El secreto de Ibonciecho
Cuenta la leyenda, que
tras cientos de batallas y miles de lágrimas, que tras centenares de victorias
y millares de lamentos, fue a retirarse a uno de los rincones más recónditos de
la tierra, pero a la vez más preciosos y bellos del planeta. Durante su extensa
odisea, en lo que sin duda su vida se convirtió, viajó por lugares extraños repletos
de misterios, colmados de aventuras, rebosantes de riesgos y henchidos de
magia. Divisó mares interminables, navegó océanos profundos, cruzó desiertos
asfixiantes y escaló montañas vertiginosas. A cada paso que daba, a su
alrededor crecían verdes y frondosos los campos de cultivos baldíos. A cada
zancada, brotaban de nuevo los arroyos y regatos agostados. El mero soplido de
su aliento, reavivaba a cualquier animal famélico, y el resuello de un suspiro
prolongado, aplacaba males y dolores desvaídos.
Durante años, decenios,
siglos, recorrió sin rumbo fijo miles y millones de kilómetros. Conoció
culturas variopintas, aprendió lenguas caprichosas, comprendió artes extravagantes
y supo de deidades insólitas. Fueron muchas las poblaciones las que visitó: pueblos,
villas, capitales y reinos. Fueron muchas las personas a las que conoció: de
tez, cabello, alma y espíritus opuestos. Deambular errante, era su anhelo más
sincero. Vagar sin dirección, su afán verdadero.
¿Por qué lo hacía? Porque
podía. ¿Por qué seguía? Ni él lo sabía.
Lo que al principio fuera
por explorar, por descubrir, por sorprenderse y divertirse, pronto se convirtió
en obsesión y empeño por cambiar su destino. Siendo joven y ágil, superviviente
nato hecho a sí mismo, obedeció a su instinto más íntimo por salvar y proteger
todo aquello que veía, todo aquello que sentía digno y merecedor de segundas
oportunidades. No había maldad en sus actos, ni siquiera soberbia o arrogancia.

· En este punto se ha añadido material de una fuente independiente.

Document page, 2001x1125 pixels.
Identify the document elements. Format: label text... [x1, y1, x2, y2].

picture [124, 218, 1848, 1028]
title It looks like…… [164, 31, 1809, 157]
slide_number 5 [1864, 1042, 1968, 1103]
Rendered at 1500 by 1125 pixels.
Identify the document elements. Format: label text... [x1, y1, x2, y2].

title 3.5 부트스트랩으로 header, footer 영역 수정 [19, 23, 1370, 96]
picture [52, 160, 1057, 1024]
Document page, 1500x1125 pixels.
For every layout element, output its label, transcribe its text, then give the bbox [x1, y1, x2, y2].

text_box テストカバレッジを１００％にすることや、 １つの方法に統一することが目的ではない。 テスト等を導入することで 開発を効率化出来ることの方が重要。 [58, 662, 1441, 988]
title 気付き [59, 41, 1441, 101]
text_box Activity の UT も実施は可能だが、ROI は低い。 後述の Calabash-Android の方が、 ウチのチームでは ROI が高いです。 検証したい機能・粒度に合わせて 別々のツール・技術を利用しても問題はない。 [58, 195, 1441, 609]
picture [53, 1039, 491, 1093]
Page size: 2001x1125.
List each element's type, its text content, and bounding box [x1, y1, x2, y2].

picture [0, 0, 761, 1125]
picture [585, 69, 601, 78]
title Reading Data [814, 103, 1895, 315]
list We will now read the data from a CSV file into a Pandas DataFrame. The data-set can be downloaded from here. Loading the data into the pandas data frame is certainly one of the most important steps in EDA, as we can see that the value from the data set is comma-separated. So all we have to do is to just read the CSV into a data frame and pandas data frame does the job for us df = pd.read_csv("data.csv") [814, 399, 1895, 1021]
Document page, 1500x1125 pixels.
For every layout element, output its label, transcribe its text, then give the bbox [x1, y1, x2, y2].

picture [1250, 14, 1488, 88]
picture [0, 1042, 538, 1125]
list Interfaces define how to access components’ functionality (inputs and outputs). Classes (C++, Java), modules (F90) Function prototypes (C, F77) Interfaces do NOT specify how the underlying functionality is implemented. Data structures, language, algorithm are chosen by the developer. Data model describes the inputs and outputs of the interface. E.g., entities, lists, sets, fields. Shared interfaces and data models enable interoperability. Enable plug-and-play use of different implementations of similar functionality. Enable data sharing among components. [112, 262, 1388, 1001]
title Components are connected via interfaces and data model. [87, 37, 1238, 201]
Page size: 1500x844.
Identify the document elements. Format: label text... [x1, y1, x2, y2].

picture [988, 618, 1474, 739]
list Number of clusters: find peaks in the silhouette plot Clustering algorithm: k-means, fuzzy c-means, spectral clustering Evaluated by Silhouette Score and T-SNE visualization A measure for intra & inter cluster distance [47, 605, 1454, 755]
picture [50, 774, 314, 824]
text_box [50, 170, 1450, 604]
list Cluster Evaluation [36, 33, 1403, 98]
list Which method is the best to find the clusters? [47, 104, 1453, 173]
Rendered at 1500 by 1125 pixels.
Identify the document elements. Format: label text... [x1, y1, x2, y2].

Tenía un don, y lo compartía, a pesar de las consecuencias que pronto descubrió
que conllevarían.
En cada lugar, y en cada
momento, sin importar la orografía del terreno, el tamaño y erudición de su
urbe, o la época de los hechos, la fatalidad acababa siempre por repetirse. La
buena voluntad por ayudar al prójimo, al desamparado y al indefenso, se volvía
contra él en voracidad egoísta, en réplicas ilusorias, en remedios desolados de
raciocinio alguno. Entonces, remendando su error, tratando de comprender de una
vez el resentimiento y rencor de aquellos hombres y mujeres, que aún
auxiliados, que aún socorridos, que aún amparados por un don del cual nunca
supieron, exigían e instaban a más, concediéndoles él todo por ellos.
De su entrega, nacía su
gracia. De su obsequio, afloraba la vida. De su dádiva, brotaba el milagro. De
su don, moría su alma.
Cuenta la leyenda, que
tras afrentas a cientos y ofensas a miles, su etérea esencia fue
desvaneciéndose con el paso del tiempo. Cuenta la leyenda, que tras centenares
de engaños y millares de argucias, su fe por el ser humano languideció en el
espacio. Cuenta la leyenda, que buscando consuelo se refugió en el fin del
mundo, afligido y apenado. Cuenta la leyenda, que entre barrancos e ibones,
montañas y valles, murió solitario.
Mitos o cuentos, fábulas
o apólogos contarán versiones distintas o desiguales, pero cuando uno mire
hacía allí, aún de distinto origen, educación o ascendencia, se encontrará
siempre con la misma belleza.
Cuenta la leyenda, que
tras su marcha del mundo, eligió reposar en uno de los sitios más bellos de
Huesca sin despecho. Cuenta la leyenda, que tras incontables rincones y parajes
hallados, decidió descansar eternamente sobre Ibonciecho.